____ EXERCISE MATERIAL

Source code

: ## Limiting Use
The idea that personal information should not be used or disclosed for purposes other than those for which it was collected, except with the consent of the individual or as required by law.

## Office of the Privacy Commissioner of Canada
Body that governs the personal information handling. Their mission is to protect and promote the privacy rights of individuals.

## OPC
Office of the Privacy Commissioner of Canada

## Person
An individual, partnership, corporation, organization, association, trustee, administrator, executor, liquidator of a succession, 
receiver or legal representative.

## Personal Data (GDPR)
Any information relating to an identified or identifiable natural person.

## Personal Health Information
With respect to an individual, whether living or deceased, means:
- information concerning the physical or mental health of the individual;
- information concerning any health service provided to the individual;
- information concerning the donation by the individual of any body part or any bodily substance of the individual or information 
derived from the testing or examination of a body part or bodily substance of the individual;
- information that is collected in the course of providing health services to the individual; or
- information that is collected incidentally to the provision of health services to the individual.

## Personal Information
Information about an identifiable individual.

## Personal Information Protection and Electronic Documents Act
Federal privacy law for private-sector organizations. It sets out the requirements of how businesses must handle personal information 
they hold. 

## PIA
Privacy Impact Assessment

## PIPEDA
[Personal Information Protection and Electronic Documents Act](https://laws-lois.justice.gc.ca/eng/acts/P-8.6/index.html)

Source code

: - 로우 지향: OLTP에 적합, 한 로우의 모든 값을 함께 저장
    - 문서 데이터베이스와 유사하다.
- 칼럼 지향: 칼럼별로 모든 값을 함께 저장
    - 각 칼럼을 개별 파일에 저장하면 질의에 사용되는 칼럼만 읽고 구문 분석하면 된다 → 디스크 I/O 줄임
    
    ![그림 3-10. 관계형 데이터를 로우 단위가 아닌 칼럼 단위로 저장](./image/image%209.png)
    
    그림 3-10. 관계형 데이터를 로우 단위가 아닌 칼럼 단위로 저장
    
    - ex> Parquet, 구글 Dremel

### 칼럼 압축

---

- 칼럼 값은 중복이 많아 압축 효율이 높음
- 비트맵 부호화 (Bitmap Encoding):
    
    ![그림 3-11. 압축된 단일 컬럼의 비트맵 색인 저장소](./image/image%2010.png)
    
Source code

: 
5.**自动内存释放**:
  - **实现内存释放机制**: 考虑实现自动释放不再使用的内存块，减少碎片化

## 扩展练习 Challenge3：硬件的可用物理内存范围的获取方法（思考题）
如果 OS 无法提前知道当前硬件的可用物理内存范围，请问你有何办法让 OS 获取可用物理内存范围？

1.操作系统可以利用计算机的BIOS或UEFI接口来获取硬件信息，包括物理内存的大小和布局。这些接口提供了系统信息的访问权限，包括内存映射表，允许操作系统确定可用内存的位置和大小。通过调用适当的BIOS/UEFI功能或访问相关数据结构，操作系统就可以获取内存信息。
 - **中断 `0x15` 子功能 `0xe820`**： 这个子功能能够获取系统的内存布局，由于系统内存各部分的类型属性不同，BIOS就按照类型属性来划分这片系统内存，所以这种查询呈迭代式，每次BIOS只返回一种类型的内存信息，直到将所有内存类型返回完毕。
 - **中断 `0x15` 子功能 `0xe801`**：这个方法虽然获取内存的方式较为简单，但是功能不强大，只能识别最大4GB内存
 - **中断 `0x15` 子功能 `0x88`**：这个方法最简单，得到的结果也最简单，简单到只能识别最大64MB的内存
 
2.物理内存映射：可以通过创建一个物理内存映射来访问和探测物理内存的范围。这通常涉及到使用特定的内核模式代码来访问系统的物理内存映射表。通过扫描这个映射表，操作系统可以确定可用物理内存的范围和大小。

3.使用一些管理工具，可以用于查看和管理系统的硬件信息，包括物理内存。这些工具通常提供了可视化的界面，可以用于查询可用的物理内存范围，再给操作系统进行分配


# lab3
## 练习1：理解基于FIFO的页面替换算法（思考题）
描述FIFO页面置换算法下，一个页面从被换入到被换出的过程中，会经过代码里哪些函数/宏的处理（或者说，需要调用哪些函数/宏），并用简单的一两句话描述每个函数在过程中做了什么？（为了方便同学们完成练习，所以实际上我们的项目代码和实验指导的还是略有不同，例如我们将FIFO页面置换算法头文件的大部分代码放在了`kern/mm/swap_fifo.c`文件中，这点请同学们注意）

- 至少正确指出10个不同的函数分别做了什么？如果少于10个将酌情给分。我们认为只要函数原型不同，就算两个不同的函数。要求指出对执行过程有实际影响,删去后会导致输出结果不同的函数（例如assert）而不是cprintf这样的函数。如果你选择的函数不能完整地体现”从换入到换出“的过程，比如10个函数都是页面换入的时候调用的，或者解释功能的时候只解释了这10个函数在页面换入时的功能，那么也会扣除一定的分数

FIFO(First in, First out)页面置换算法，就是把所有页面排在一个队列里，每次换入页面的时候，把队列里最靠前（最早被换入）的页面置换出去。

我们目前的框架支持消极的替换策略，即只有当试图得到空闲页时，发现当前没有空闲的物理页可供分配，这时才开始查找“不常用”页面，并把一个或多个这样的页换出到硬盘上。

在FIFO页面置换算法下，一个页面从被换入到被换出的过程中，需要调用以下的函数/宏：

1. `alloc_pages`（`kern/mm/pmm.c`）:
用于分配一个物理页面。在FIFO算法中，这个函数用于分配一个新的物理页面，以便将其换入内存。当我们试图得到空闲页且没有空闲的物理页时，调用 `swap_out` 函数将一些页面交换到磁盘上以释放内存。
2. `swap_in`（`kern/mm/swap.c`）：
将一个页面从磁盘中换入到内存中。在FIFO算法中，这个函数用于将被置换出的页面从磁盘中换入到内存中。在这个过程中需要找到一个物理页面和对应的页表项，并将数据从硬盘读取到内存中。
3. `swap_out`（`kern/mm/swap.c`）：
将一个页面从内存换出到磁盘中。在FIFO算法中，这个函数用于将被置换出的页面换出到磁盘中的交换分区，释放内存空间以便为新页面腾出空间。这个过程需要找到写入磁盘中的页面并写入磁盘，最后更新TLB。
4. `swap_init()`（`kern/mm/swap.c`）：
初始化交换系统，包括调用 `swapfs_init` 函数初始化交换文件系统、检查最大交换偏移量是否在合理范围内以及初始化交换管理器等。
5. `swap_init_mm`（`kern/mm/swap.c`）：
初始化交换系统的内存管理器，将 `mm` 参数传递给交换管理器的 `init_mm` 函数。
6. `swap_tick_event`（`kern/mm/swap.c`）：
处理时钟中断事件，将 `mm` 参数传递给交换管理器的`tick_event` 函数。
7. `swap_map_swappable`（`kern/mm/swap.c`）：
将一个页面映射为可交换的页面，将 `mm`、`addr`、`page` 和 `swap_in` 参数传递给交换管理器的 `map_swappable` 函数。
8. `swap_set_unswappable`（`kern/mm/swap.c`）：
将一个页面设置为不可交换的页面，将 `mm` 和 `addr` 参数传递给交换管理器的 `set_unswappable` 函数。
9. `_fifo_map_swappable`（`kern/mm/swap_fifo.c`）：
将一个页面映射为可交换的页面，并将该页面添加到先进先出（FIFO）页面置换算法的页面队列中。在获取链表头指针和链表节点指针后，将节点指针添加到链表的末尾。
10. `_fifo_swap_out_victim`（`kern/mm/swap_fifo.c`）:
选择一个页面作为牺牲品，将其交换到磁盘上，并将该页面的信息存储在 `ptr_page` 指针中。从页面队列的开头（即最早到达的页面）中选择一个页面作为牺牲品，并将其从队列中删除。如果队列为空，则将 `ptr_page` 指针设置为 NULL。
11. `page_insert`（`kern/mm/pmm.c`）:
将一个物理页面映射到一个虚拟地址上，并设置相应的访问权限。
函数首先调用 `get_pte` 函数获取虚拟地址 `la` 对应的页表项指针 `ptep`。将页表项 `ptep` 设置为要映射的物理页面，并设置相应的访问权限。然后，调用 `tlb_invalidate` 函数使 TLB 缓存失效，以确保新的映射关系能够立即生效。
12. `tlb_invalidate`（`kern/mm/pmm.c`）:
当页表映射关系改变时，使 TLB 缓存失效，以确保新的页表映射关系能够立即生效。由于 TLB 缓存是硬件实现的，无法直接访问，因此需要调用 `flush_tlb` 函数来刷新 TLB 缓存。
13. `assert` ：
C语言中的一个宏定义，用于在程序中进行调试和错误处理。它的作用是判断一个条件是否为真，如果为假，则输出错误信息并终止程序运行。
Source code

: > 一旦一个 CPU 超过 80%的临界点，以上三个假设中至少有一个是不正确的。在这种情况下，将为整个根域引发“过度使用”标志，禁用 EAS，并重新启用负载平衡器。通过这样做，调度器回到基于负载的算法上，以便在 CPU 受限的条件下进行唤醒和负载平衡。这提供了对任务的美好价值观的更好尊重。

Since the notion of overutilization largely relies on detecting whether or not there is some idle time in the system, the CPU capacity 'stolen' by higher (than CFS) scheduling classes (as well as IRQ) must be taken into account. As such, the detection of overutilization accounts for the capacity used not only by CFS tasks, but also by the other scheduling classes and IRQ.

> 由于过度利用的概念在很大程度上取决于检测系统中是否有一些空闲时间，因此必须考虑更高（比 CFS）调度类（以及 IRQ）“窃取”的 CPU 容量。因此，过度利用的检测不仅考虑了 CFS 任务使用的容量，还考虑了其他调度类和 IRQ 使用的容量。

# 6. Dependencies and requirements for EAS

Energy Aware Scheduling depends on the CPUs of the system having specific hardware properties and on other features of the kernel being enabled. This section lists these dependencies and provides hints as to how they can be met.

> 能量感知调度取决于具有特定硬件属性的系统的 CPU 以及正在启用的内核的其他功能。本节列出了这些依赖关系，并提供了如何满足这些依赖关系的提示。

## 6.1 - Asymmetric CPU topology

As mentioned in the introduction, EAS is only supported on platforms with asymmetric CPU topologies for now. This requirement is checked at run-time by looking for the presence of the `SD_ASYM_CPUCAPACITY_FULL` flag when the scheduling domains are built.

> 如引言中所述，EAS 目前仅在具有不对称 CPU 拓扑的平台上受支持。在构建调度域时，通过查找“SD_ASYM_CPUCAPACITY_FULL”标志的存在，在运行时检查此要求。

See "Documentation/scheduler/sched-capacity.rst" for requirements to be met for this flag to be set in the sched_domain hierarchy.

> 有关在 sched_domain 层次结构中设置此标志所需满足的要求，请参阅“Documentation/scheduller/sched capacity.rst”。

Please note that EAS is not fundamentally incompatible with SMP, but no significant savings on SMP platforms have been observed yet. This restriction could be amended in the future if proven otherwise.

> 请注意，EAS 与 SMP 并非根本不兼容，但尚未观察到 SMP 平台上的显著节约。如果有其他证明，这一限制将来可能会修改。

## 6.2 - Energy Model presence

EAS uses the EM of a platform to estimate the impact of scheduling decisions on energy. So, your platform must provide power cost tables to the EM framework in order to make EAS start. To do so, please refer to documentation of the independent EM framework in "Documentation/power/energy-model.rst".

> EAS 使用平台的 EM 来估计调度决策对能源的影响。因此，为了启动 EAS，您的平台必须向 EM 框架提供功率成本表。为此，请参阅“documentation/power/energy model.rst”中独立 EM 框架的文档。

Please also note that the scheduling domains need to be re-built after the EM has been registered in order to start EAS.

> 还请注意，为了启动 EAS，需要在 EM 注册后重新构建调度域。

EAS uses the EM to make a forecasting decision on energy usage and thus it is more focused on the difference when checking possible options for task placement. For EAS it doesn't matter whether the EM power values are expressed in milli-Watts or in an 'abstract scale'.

________

■ WHAT TO WORK ON
Restate the records above verbatim up to and including the line containing "- information concerning any".

■ ANSWER TO THE EXERCISE
Source code

: ## Limiting Use
The idea that personal information should not be used or disclosed for purposes other than those for which it was collected, except with the consent of the individual or as required by law.

## Office of the Privacy Commissioner of Canada
Body that governs the personal information handling. Their mission is to protect and promote the privacy rights of individuals.

## OPC
Office of the Privacy Commissioner of Canada

## Person
An individual, partnership, corporation, organization, association, trustee, administrator, executor, liquidator of a succession, 
receiver or legal representative.

## Personal Data (GDPR)
Any information relating to an identified or identifiable natural person.

## Personal Health Information
With respect to an individual, whether living or deceased, means:
- information concerning the physical or mental health of the individual;
- information concerning any health service provided to the individual;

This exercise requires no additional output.